What special considerations should operations teams have?
When choosing AI systems to eliminate toil, Brad emphasizes three key considerations:
1. Match the Problem to the Tool
Don’t do “LLMs for LLM’s sake” (like “Kubernetes for Kubernetes sake”). Use AI when:
- The problem operates at scale beyond human capacity
- Non-determinism is required to handle nuances
- Current tooling can’t handle all the edge cases
2. Define Acceptable Accuracy
Be clear about your tolerance:
- “Better than a human over 1,000 iterations” is achievable
- “Better than a human over 10 iterations” is much harder
- Set the bar clearly so everyone understands intent and purpose
3. Fix Downstream Processes
Critical insight: LLMs amplify weaknesses in existing processes.

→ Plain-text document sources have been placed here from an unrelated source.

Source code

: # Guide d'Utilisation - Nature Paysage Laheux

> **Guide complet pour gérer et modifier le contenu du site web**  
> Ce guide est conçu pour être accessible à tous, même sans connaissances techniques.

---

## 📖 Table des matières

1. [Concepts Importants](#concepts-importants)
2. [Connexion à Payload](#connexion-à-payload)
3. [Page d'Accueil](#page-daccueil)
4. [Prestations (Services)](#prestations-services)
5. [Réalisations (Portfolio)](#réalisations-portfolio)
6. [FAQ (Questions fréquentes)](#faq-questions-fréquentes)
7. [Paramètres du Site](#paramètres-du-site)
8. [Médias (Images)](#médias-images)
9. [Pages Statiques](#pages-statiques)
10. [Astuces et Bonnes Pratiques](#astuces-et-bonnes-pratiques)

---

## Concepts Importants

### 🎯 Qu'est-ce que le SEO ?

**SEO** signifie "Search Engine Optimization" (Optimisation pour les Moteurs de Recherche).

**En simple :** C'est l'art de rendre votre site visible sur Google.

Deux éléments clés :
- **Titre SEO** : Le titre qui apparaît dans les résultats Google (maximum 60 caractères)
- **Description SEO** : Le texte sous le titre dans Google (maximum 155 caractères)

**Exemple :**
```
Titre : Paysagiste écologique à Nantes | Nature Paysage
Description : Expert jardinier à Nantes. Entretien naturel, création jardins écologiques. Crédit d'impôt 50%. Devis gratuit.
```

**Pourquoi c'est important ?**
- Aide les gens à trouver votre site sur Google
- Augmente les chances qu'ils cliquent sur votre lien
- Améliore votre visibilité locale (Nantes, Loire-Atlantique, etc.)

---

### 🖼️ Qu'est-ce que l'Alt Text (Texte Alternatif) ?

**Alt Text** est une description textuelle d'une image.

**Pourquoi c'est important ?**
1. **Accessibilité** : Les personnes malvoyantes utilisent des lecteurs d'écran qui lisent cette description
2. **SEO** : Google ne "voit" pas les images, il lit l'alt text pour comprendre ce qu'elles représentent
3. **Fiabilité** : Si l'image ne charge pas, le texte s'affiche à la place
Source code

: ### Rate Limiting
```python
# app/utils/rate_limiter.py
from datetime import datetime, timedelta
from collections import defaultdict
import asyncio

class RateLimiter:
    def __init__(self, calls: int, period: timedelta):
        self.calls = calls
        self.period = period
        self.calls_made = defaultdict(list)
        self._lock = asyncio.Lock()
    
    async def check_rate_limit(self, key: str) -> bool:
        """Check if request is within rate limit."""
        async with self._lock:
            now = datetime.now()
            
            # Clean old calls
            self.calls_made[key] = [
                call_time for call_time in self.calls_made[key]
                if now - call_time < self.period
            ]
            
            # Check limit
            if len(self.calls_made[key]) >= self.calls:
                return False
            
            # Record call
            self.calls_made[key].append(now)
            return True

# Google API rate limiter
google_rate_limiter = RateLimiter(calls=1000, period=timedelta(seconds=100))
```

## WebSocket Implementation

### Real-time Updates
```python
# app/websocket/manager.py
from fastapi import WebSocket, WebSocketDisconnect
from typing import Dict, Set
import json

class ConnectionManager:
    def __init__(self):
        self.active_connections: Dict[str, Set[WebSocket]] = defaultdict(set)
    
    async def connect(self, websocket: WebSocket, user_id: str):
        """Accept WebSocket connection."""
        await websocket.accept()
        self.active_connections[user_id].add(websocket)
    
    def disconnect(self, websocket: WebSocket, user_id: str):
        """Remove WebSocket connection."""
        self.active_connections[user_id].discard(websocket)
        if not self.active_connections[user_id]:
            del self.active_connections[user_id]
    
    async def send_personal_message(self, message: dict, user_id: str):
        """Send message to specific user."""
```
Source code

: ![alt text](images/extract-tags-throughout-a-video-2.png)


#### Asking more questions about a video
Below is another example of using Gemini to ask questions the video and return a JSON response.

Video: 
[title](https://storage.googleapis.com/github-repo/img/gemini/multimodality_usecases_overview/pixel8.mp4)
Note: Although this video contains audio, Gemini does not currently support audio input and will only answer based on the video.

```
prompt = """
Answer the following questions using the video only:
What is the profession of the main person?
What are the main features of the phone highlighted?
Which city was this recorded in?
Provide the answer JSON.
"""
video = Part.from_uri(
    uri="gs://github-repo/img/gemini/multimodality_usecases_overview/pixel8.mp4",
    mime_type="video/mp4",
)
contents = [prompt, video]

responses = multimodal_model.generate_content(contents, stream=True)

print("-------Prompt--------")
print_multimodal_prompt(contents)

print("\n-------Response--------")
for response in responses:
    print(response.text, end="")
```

If you speed up one step 100x, you’ll push strain onto the next part of your workflow. Example:
- Triage 100 critical findings → 50 tickets to dev team
- Add AI to triage all mediums → 300 more tickets to dev team
- Dev team is now overwhelmed (6x more work)
Brad’s rule: Spend at least half your budget on process improvements to support the AI-enhanced step. Don’t just slap AI on one part and call it done.